What is needed. Report each line of the records below that uses the word "SHOUHAN".

(Excerpts from a dataset)

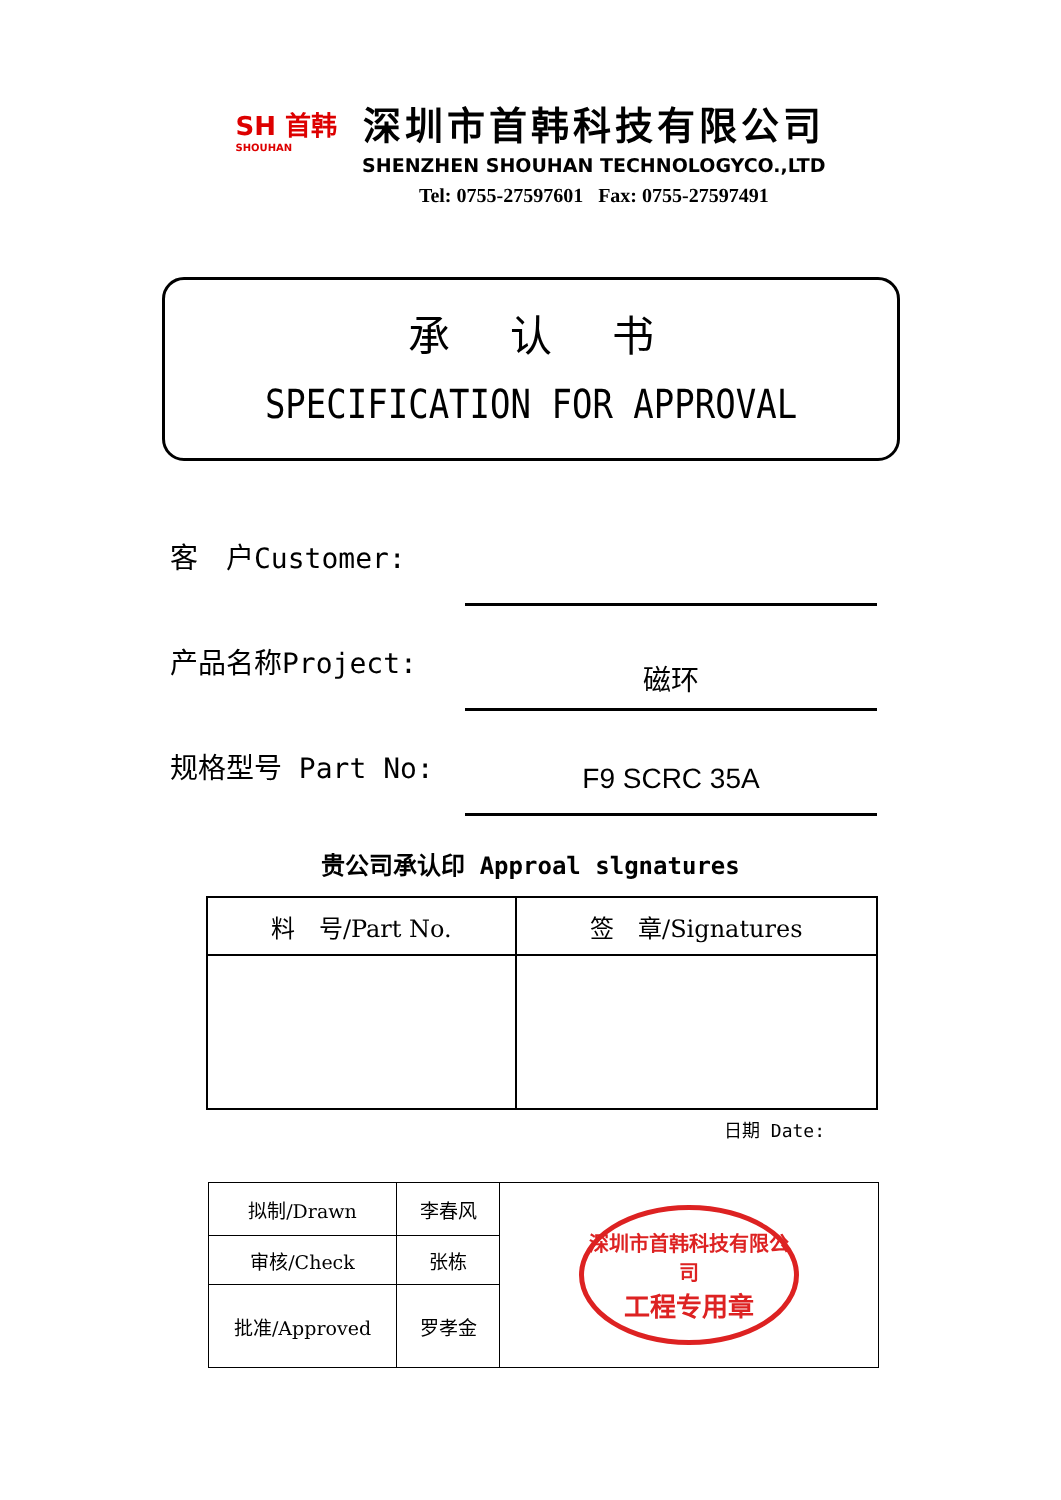SH 首韩
SHOUHAN
深圳市首韩科技有限公司
SHENZHEN SHOUHAN TECHNOLOGYCO.,LTD
Tel: 0755-27597601 Fax: 0755-27597491
承认书
SPECIFICATION FOR APPROVAL
客　户Customer:
产品名称Project:
磁环
规格型号 Part No:
F9 SCRC 35A
贵公司承认印 Approal slgnatures
| 料 号/Part No. | 签 章/Signatures |
| --- | --- |
日期 Date:
| 拟制/Drawn | 李春风 | 深圳市首韩科技有限公司 工程专用章 |
| 审核/Check | 张栋 | |
| 批准/Approved | 罗孝金 | |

Solution for this task.
SHOUHAN
SHENZHEN SHOUHAN TECHNOLOGYCO.,LTD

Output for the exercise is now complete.